The most important change in news production today is probably the deinstitutionalization of journalism—the separation of journalism from structural arrangements that significantly influenced its development in the twentieth century.

The practice of journalism was heavily influenced in the past century by regular employment in news enterprises, hierarchical arrangements and organized beats, trade unions and professional associations, and common values and training.
 
These created strong institutional influences on journalistic work from employing organizations and professional colleagues. They provided institutional support to journalistic practices, journalistic specialization, and expanded news and information provision. The arrangements provided the foundation on which better journalistic working conditions and compensation were built.
 
The newsroom was a construction of the institutional arrangements and became the focus of journalistic life. The newsroom developed in the late nineteenth/early twentieth century after telephony altered the need for journalists to be constantly roaming the city and it has undergone several conceptual changes since that time.

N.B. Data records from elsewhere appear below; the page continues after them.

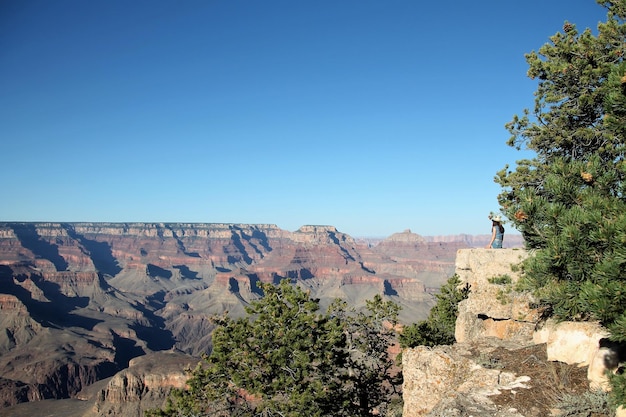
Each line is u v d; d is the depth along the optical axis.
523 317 17.59
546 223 10.65
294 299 22.00
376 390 26.11
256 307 22.09
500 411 11.20
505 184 22.80
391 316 28.41
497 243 24.78
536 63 20.88
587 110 19.62
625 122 10.19
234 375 19.36
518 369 13.48
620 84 9.79
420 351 15.91
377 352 27.70
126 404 108.44
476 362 14.34
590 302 8.62
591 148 19.69
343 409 21.61
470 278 27.48
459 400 11.95
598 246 9.23
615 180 10.39
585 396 10.84
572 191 10.72
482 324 19.83
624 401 8.34
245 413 19.67
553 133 20.70
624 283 8.41
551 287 10.45
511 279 18.50
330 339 21.38
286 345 20.52
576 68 18.84
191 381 20.25
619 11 17.61
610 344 11.51
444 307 29.86
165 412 20.25
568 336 13.19
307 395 18.52
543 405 11.16
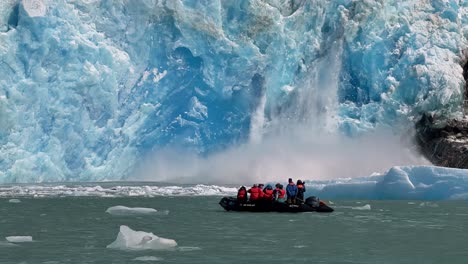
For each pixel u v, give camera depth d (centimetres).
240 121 5209
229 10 5103
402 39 5203
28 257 1574
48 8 4572
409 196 3388
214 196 3609
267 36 5112
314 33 5250
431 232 2070
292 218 2484
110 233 2025
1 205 2988
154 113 5084
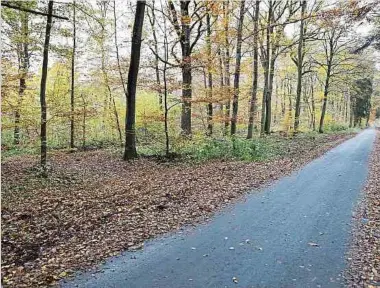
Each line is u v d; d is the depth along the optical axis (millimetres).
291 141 24984
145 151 19656
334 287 5402
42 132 14570
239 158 17484
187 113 19734
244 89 23500
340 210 9227
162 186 11828
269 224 8266
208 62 18375
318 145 23656
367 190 11141
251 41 24812
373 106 79562
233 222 8430
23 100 16703
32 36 16219
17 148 19750
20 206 10008
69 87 25266
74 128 24734
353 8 17344
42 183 13289
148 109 25016
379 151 20875
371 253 6480
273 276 5793
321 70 40312
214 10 18719
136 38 17109
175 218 8680
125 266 6207
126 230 7875
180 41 18703
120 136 26062
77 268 6145
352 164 16125
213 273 5926
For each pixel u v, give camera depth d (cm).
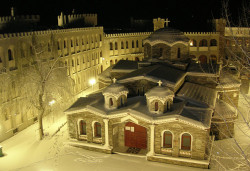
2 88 3834
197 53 7569
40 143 3831
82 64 6159
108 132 3478
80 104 3816
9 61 4038
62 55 5338
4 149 3684
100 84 5316
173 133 3209
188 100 3688
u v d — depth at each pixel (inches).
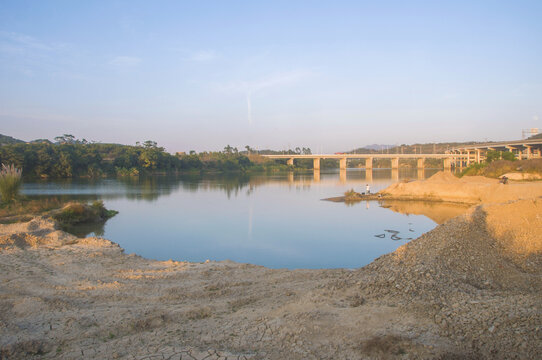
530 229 488.1
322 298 374.3
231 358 268.8
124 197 1942.7
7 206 1196.5
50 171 3476.9
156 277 550.0
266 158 6496.1
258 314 362.3
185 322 363.3
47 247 747.4
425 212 1422.2
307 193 2196.1
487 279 388.5
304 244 895.1
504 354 242.4
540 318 262.5
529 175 2043.6
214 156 6063.0
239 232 1041.5
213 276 562.6
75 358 287.9
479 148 4596.5
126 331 343.6
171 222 1202.0
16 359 294.7
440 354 247.8
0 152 3159.5
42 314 387.2
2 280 514.6
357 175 4566.9
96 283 513.0
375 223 1181.7
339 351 266.1
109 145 4948.3
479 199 1660.9
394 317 308.0
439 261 407.5
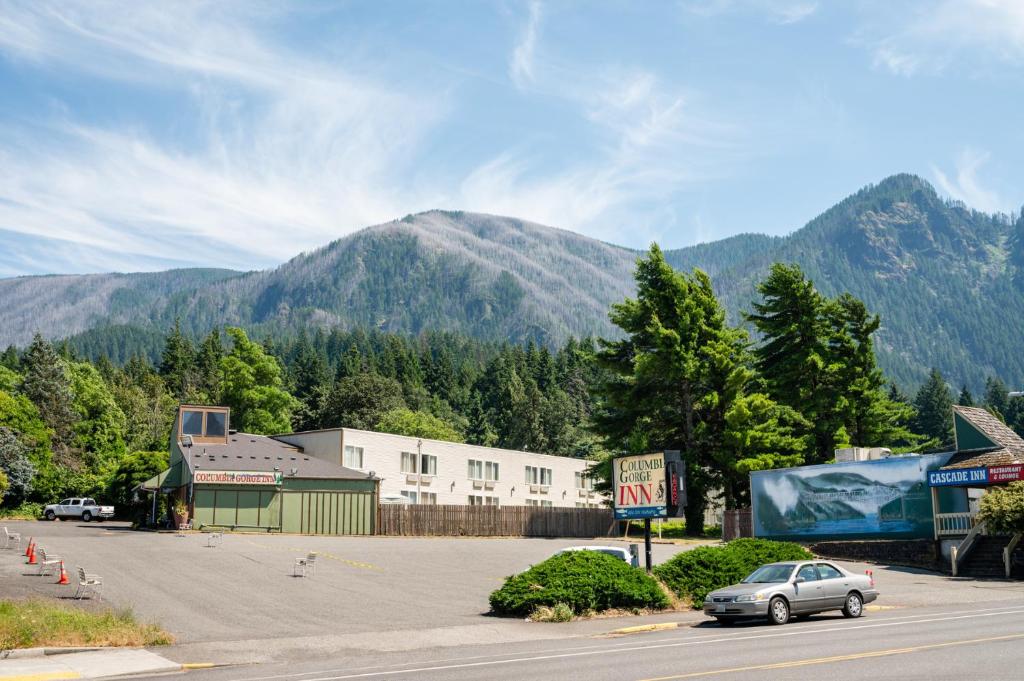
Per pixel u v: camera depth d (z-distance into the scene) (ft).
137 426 345.31
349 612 87.76
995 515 128.26
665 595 90.99
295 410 418.51
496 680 48.57
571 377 523.29
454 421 478.18
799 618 83.76
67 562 113.29
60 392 285.84
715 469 207.31
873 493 160.56
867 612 89.61
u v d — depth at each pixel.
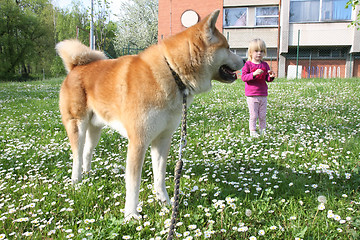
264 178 3.22
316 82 13.23
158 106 2.63
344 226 2.36
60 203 2.92
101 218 2.57
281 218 2.54
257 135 5.03
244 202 2.81
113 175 3.66
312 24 20.30
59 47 3.58
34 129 6.04
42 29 38.44
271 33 21.47
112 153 4.39
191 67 2.73
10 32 36.84
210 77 2.94
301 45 20.62
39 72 45.00
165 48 2.73
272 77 5.11
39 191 3.13
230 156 4.15
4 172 3.80
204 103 8.58
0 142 5.13
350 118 5.97
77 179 3.43
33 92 12.72
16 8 35.97
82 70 3.38
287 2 20.19
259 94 5.14
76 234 2.39
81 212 2.72
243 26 21.75
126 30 34.50
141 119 2.62
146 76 2.65
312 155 3.99
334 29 20.06
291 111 6.89
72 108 3.32
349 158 3.79
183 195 2.97
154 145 2.97
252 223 2.49
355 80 13.59
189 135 5.35
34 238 2.32
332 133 4.96
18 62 37.03
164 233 2.26
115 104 2.90
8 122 6.55
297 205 2.74
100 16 16.14
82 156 3.46
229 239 2.27
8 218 2.60
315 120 6.00
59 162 4.07
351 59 20.48
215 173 3.58
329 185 3.08
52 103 9.49
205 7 21.84
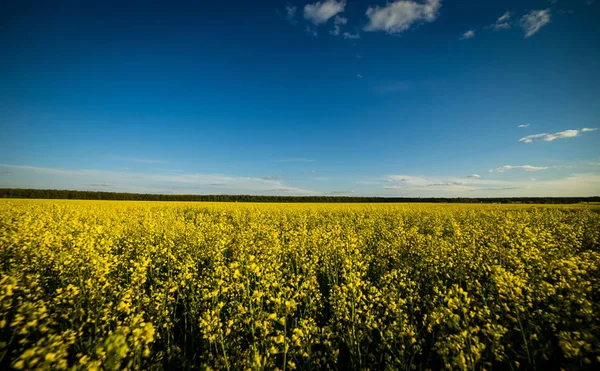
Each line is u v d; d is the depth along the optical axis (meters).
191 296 5.56
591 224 15.20
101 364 2.71
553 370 3.88
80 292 4.72
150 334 3.15
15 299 4.21
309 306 5.32
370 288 5.10
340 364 4.53
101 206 26.53
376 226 15.48
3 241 7.66
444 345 3.59
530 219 16.70
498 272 4.45
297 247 8.55
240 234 10.98
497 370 4.05
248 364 3.72
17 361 2.40
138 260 7.50
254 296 4.38
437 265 7.41
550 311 4.33
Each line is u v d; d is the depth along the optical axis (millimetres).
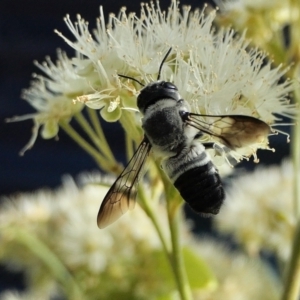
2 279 275
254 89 130
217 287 161
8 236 159
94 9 271
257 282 167
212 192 126
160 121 126
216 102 128
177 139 126
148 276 154
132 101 130
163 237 133
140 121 131
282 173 172
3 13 289
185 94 129
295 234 136
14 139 295
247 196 167
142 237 155
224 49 131
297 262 135
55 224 159
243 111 129
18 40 291
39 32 290
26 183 291
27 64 292
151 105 126
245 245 167
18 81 294
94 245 154
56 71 138
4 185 292
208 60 131
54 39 288
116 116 129
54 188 290
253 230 163
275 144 236
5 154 293
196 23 133
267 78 132
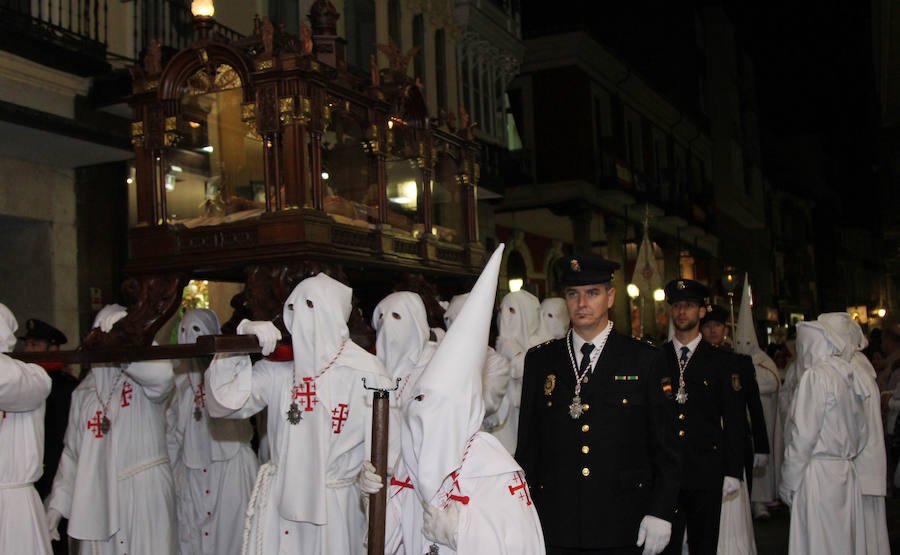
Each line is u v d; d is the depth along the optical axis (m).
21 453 4.54
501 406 6.01
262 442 6.59
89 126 8.96
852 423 5.57
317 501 4.49
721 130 35.22
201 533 6.13
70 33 8.88
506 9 18.44
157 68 5.52
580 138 22.58
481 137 17.45
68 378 7.31
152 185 5.43
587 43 22.88
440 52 15.89
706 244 33.12
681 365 5.98
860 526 5.57
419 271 6.27
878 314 46.88
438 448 3.08
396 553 3.67
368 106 5.77
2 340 4.57
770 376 9.53
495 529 3.06
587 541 3.92
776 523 9.02
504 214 21.81
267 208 5.01
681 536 5.43
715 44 35.50
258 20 5.53
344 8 13.04
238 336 4.32
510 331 6.62
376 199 5.80
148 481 5.28
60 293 9.87
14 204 9.45
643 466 4.02
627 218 24.92
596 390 4.09
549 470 4.11
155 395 5.20
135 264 5.34
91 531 5.00
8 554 4.42
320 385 4.56
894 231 29.97
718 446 5.77
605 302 4.19
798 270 44.41
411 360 4.97
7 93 8.30
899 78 17.27
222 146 5.25
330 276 5.08
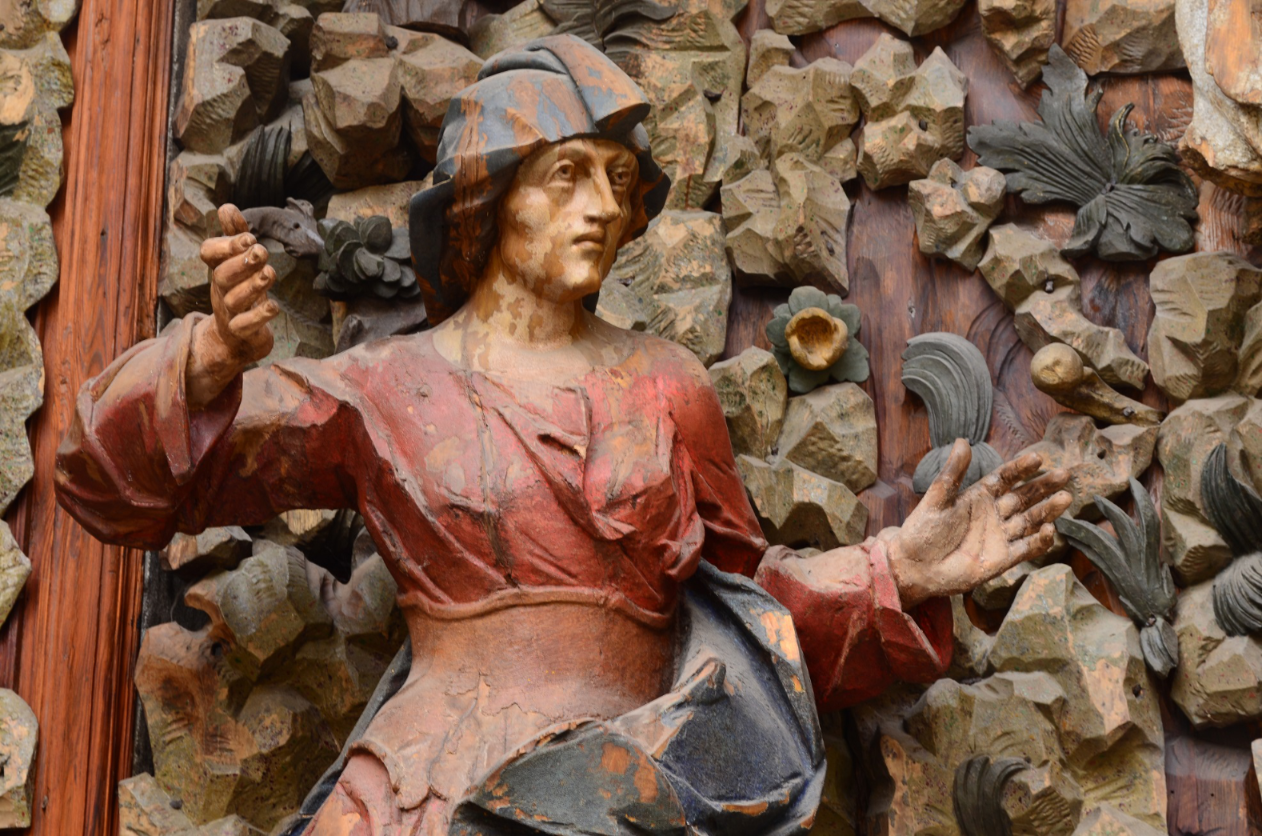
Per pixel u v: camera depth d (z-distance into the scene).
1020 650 2.41
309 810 2.11
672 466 2.16
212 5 2.80
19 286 2.64
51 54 2.75
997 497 2.24
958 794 2.38
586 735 1.87
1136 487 2.46
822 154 2.74
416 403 2.12
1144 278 2.58
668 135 2.76
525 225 2.16
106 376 2.08
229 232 1.93
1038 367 2.49
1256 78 2.25
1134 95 2.66
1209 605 2.39
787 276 2.68
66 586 2.55
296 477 2.17
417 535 2.08
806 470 2.57
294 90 2.86
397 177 2.81
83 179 2.72
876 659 2.24
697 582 2.21
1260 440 2.38
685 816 1.90
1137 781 2.35
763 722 2.09
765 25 2.85
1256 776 2.31
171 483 2.05
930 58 2.73
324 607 2.51
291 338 2.70
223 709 2.47
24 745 2.46
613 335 2.28
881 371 2.65
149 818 2.45
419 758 1.95
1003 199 2.65
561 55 2.20
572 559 2.05
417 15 2.83
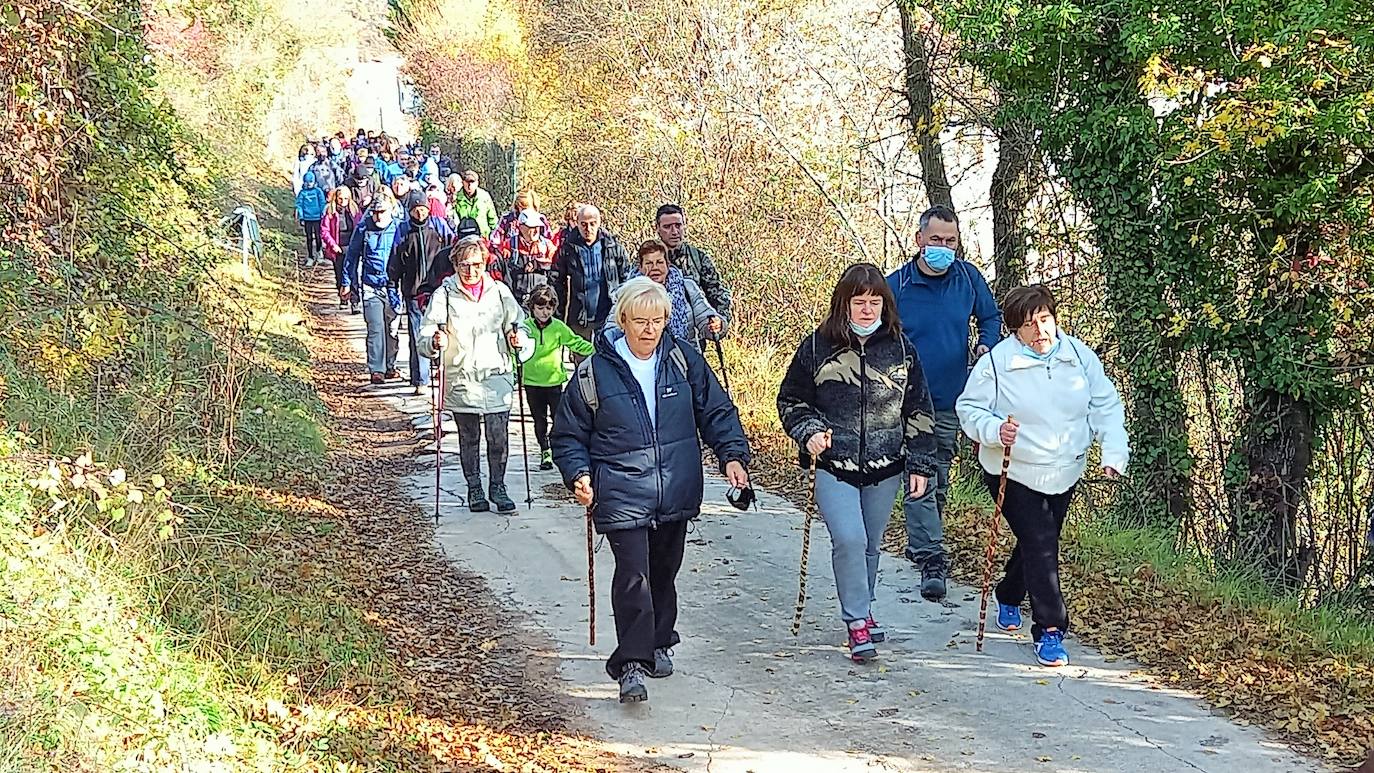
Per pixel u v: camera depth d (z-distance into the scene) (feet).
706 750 17.15
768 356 46.14
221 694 16.65
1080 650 20.57
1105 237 32.71
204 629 18.17
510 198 83.61
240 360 31.27
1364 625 24.02
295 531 24.85
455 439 35.70
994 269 37.93
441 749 16.83
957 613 22.44
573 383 18.31
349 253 43.75
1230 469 32.14
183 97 71.46
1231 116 27.78
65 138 28.12
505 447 28.73
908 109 41.63
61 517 17.90
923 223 23.29
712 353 45.24
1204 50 29.68
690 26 53.78
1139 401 32.55
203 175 44.78
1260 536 31.91
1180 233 31.40
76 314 26.03
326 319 57.16
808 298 49.49
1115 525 30.04
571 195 69.67
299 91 113.91
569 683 19.42
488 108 89.97
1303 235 30.12
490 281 28.53
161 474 23.67
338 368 46.39
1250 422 31.81
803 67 49.24
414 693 18.43
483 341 28.32
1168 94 28.68
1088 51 31.99
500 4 92.58
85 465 18.57
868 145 44.86
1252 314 30.99
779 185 50.16
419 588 23.40
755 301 50.19
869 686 19.24
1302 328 30.30
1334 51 27.17
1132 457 32.94
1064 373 19.49
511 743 17.22
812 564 25.30
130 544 19.08
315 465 30.35
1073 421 19.48
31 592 16.01
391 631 20.92
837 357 19.81
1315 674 19.40
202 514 22.89
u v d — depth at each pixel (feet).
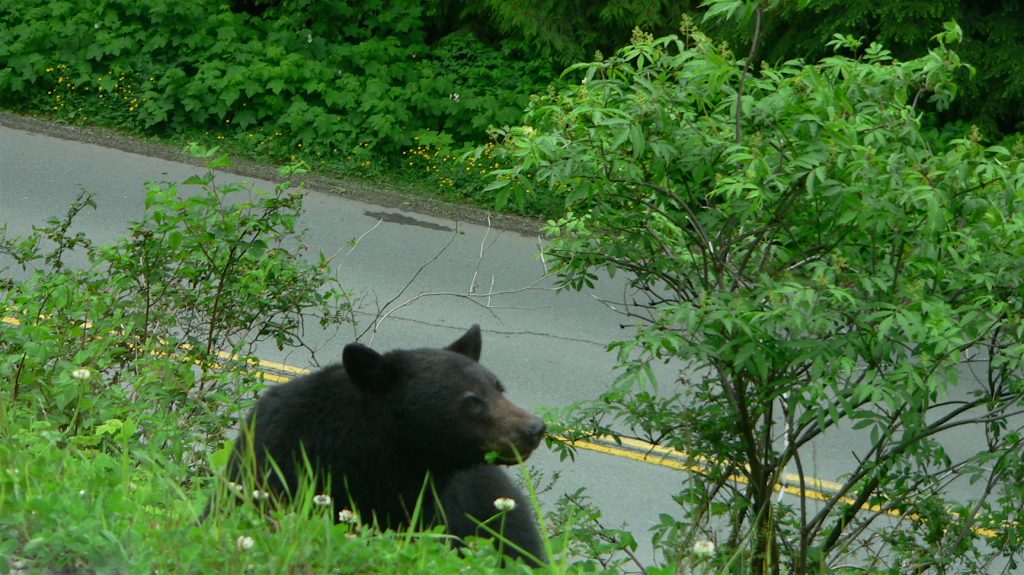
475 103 71.67
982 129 63.46
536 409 27.14
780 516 25.89
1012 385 24.31
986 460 24.44
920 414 23.18
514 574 15.34
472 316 52.47
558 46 72.49
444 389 19.80
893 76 24.35
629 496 40.14
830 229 23.80
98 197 61.36
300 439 19.26
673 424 25.79
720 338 22.89
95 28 74.38
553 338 51.01
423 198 67.15
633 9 70.38
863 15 60.70
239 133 71.87
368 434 19.58
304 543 14.34
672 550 23.73
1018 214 22.99
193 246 30.71
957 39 24.47
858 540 28.17
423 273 56.70
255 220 30.42
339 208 64.03
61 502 14.05
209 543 14.11
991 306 22.81
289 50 75.15
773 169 22.61
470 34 76.02
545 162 23.22
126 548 13.60
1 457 15.74
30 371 25.40
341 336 48.47
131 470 18.88
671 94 23.43
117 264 30.63
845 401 22.22
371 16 77.66
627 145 23.39
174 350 29.71
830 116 22.04
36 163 64.90
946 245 22.72
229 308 31.53
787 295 22.27
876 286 22.97
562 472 41.29
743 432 24.82
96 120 72.13
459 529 20.84
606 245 26.40
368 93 71.72
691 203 25.32
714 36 65.62
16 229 56.18
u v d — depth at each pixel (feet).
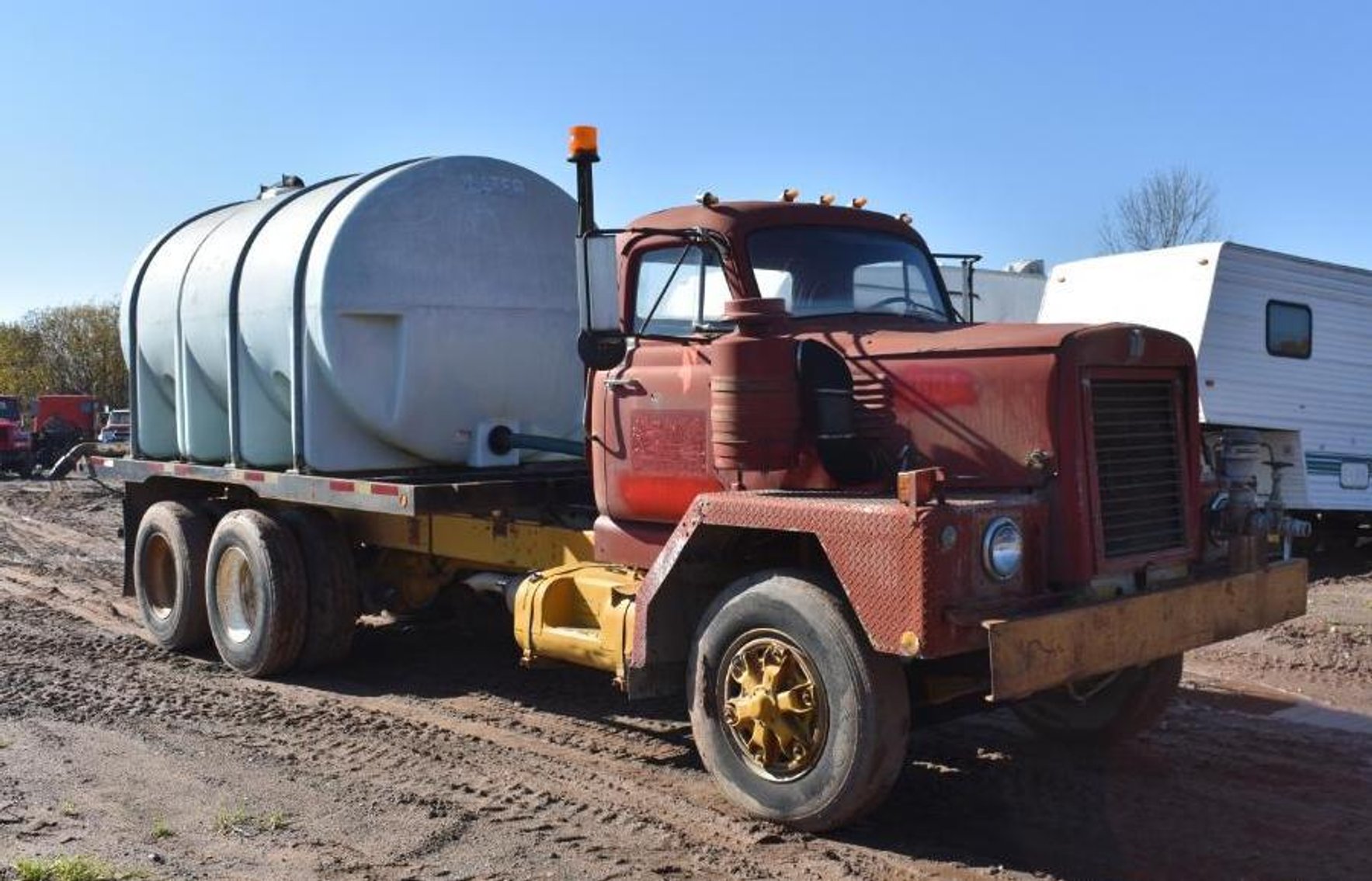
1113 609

Ironically, it is the development of better communication technologies and the digital era that are markedly changing the centrality of the newsroom in journalistic work. The number of journalists physically located in newsrooms is diminishing because of the ability to work fully from other locations and because of the reductions in regular employment.
 
In the new environment, the number of independent journalists working as freelancers or journalistic entrepreneurs—or within small journalistic cooperatives—is growing. There is growing pressure to expand the boundaries of the definition of a journalist to include non-professionals who regularly create and disseminate news and informational content.
 
These developments are changing the context of journalism, its norms and practices, the organization and direction of journalistic labor, perceptions of journalists’ identity, and its reward systems and career paths—all of which are visible signs of the deinstitutionalization of provision of news and the profession and trade of journalism.
 
In the twentieth century journalism was provided by insular news organizations that rarely cooperated with other news organizations, detached themselves from the society they claimed to serve, and often relied on news and information clues from elites and official sources. New, more flexible means of obtaining and providing news are emerging in the deinstitutionalized environment that rely on public accounts and data previously unavailable to journalists. Where these are taking us remains to be seen.
 
The deinstitutionalization raises a host of questions: How are these changes altering journalism practice? What does deinstitutionalization means to news, information, and an informed public?  How can and does innovation takes place in non-institutional settings? How do the transformations underway benefit journalism? How does the declining importance of the newsroom affect the institutional nature of journalistic ethics and decision making?
 
These are fascinating questions in an intriguing transformational period.